**Instructions**
[1] In the internal control excerpt, which two shortcomings led management to find a material weakness as of June 30, 2013?
[2] Write what comes next in the internal control excerpt, starting after its final sentence.

**Article**
Because of its inherent limitations, internal control over financial reporting is not intended to provide absolute assurance that a misstatement of our financial statements would be prevented or detected.  Also, projections of any evaluation of effectiveness to future periods are subject to the risk that controls may become inadequate because of changes in conditions, or that the degree of compliance with the policies or procedures may deteriorate. To mitigate the current limited resources and limited employees, we rely heavily on direct management oversight of transactions, along with the use of legal and accounting professionals. As we grow, we expect to increase our number of employees and engage outsourced accounting professionals, which will enable us to implement adequate segregation of duties within the internal control framework.
 
 

Management of the Company conducted an assessment of the effectiveness of our internal control over financial reporting based on the framework set forth by the Committee of Sponsoring Organizations of the Treadway Commission (“COSO”) in Internal Control - Integrated Framework. As part of this assessment management has taken into consideration that we are a small company, and due to the fact that we have a limited number of employees, we are not able to have proper segregation of duties and have limited technical accounting research capabilities. Based on this assessment, management concluded that as of June 30, 2013, we had a material weakness in our internal control over financial reporting because of the lack of segregation of duties and the limited technical accounting capabilities. In July 2013 we engaged a third party service provider with the necessary financial expertise to provide an independent review and additional oversight of financial reporting. In addition, the board of directors, as part of their review of the quarterly and annual financial statements, has complete access to the detailed financial information of the Company for further review and verification of all financial transactions during the reporting periods. Management believes these changes and detailed review by the board of directors enhance our effectiveness over financial reporting to provide reasonable assurance regarding the reliability of financial reporting and preparation of financial statements for external purposes in accordance with generally accepted accounting principles in the United States.
 
Changes in Internal Control over Financial Reporting

During the three months ended September, 2014, we engaged an accounting firm, separate from our auditors, to assist us in our financial review and reporting process and to provide an independent review of financials as described above. There were no other changes in our internal control over financial reporting during the three months ended September 30, 2014 that materially affected, or are reasonably likely to materially affect, our internal control over financial reporting.
 





The Company had no legal proceedings as of September 30, 2014.


The Company’s results of operations, financial condition and cash flows can be adversely affected by various risks. These risks include, but are not limited to, the principal factors listed below and the other matters set forth in the Company’s annual report on Form 10-K (incorporated herein by reference) and this quarterly report on Form 10-Q. You should carefully consider all of these risks.

**Dataset excerpt**
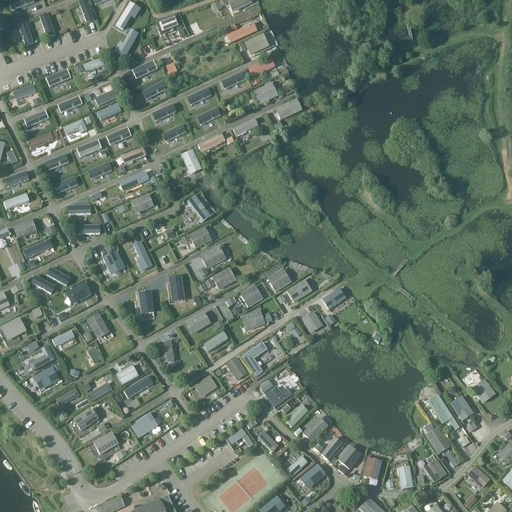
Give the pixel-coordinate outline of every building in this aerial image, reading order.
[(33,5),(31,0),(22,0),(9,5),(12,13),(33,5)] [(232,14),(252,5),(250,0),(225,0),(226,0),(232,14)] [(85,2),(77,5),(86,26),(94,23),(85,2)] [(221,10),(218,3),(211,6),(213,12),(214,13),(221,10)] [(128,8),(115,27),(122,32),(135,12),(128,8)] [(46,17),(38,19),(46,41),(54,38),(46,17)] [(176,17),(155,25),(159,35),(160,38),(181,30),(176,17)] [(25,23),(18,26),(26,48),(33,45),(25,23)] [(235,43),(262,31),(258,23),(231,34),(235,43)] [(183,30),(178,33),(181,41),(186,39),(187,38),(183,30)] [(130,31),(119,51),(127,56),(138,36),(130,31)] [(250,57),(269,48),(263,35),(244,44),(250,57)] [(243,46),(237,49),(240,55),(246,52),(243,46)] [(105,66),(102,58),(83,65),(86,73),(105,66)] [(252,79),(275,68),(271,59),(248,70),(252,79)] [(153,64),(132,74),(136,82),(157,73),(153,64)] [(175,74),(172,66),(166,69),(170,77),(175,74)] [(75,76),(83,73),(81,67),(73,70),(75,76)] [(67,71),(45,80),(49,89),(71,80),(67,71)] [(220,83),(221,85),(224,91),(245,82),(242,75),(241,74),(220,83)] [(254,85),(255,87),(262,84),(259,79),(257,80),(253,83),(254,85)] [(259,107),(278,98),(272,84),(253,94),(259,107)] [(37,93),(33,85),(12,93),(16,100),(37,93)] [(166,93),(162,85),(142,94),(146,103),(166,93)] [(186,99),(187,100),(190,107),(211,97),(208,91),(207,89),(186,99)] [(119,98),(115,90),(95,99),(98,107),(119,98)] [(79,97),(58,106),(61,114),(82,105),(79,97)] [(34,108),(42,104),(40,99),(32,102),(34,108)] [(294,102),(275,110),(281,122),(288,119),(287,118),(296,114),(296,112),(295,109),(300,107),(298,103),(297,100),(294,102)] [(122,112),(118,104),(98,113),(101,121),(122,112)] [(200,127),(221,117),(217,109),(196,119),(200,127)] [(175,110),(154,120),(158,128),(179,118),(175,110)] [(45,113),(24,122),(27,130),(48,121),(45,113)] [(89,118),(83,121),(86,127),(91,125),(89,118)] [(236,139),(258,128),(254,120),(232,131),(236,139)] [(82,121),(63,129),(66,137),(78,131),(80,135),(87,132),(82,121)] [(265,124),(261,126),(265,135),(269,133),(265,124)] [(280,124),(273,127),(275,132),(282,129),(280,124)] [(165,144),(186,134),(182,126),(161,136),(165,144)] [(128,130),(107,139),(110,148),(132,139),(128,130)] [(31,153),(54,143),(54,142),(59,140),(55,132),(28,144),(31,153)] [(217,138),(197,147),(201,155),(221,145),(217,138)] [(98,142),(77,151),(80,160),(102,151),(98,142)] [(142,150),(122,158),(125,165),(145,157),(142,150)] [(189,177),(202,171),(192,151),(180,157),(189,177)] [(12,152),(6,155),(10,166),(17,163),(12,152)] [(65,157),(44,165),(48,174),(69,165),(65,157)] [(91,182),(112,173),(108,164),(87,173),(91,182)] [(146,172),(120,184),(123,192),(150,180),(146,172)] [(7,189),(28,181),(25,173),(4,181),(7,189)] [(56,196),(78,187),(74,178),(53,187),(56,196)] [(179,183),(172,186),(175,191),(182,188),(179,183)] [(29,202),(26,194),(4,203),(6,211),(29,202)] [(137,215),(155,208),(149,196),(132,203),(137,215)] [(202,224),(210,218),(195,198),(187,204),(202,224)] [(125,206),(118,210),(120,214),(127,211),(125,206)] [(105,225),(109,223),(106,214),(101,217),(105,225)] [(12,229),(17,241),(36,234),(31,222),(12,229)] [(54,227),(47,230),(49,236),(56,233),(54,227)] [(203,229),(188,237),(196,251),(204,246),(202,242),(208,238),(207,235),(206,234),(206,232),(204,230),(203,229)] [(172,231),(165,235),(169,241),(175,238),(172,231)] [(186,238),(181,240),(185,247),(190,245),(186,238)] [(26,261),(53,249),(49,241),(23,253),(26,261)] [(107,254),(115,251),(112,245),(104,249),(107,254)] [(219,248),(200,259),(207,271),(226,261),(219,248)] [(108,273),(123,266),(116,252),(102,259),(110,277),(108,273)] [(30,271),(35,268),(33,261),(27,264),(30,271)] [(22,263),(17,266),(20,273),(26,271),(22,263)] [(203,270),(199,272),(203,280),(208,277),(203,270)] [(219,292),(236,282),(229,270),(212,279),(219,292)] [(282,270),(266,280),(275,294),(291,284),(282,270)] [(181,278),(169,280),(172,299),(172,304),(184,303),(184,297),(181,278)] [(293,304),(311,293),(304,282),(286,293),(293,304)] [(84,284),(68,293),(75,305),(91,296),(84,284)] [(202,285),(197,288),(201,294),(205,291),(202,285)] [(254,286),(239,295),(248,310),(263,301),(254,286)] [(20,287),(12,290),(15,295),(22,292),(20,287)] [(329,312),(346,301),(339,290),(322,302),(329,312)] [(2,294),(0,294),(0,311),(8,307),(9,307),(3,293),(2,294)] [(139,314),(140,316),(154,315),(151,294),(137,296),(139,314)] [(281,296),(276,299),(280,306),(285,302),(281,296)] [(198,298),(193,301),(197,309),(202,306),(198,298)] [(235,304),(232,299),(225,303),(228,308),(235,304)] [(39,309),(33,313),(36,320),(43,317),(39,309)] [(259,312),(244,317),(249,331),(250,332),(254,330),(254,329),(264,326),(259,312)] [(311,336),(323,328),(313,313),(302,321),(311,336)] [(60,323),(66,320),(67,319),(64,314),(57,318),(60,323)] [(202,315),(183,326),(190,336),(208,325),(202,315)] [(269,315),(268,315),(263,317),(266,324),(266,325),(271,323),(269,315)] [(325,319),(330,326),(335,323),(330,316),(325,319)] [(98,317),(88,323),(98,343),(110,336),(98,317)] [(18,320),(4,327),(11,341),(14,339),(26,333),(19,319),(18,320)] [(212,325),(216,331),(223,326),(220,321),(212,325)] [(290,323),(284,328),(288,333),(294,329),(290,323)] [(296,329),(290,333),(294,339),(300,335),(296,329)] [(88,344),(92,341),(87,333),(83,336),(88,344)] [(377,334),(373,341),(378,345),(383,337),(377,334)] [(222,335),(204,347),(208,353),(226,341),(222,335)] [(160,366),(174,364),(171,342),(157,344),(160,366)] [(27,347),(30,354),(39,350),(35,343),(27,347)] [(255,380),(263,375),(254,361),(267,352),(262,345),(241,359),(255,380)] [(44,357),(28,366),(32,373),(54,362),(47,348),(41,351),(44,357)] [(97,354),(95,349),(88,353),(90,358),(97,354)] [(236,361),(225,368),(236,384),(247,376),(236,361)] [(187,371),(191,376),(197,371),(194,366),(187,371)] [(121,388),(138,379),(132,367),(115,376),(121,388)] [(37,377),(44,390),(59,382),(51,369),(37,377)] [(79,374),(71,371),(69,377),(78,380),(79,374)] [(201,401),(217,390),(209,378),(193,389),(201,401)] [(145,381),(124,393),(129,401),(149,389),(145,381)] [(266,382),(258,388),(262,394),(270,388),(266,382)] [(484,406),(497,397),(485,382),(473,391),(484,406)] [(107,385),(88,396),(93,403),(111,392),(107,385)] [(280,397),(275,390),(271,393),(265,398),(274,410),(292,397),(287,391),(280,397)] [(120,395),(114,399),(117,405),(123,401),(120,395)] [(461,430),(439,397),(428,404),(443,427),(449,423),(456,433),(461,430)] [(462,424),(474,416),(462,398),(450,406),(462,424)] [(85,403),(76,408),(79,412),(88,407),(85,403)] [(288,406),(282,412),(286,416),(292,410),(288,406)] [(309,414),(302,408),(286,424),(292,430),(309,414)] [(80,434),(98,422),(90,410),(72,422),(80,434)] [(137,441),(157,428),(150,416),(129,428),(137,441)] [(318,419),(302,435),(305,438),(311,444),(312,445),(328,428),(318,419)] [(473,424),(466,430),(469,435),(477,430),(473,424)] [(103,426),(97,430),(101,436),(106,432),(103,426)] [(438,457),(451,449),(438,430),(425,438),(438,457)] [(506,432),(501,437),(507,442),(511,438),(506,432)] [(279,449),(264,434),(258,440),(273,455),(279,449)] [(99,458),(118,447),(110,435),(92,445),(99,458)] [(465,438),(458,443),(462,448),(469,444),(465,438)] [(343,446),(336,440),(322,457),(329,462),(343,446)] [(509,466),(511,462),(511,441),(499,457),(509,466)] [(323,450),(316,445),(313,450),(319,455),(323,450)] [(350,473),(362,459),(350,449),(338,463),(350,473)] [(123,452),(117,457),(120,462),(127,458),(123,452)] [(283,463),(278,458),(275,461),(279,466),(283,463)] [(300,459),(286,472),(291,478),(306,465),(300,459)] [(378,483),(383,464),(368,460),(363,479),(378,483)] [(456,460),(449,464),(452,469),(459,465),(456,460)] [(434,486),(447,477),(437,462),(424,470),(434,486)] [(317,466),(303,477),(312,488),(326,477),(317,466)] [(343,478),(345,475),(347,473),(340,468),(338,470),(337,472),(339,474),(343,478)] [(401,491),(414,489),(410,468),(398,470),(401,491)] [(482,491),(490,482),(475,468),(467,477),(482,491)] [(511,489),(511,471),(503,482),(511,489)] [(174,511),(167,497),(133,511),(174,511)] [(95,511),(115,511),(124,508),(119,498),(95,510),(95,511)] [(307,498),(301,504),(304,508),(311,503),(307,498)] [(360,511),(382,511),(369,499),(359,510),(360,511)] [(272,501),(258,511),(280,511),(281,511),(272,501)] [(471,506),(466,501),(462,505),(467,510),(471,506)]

**Responses to the tasks**
[1] The lack of segregation of duties and the limited technical accounting capabilities.

[2]
 
The Company has a history of operating losses and an accumulated deficit and expects to continue to incur losses for the foreseeable future.
 
Since inception through September 30, 2014, the Company has incurred cumulative losses of $5,861,237 and has never generated enough funds through operations to support its business. The Company has a limited operating history and has primarily engaged in operations relating to the development of its business plan.  Additional capital may be required in order to provide working capital requirements for the next twelve months.
 
Our independent auditors have expressed substantial doubt about our ability to continue as a going concern, which may hinder our ability to obtain future financing.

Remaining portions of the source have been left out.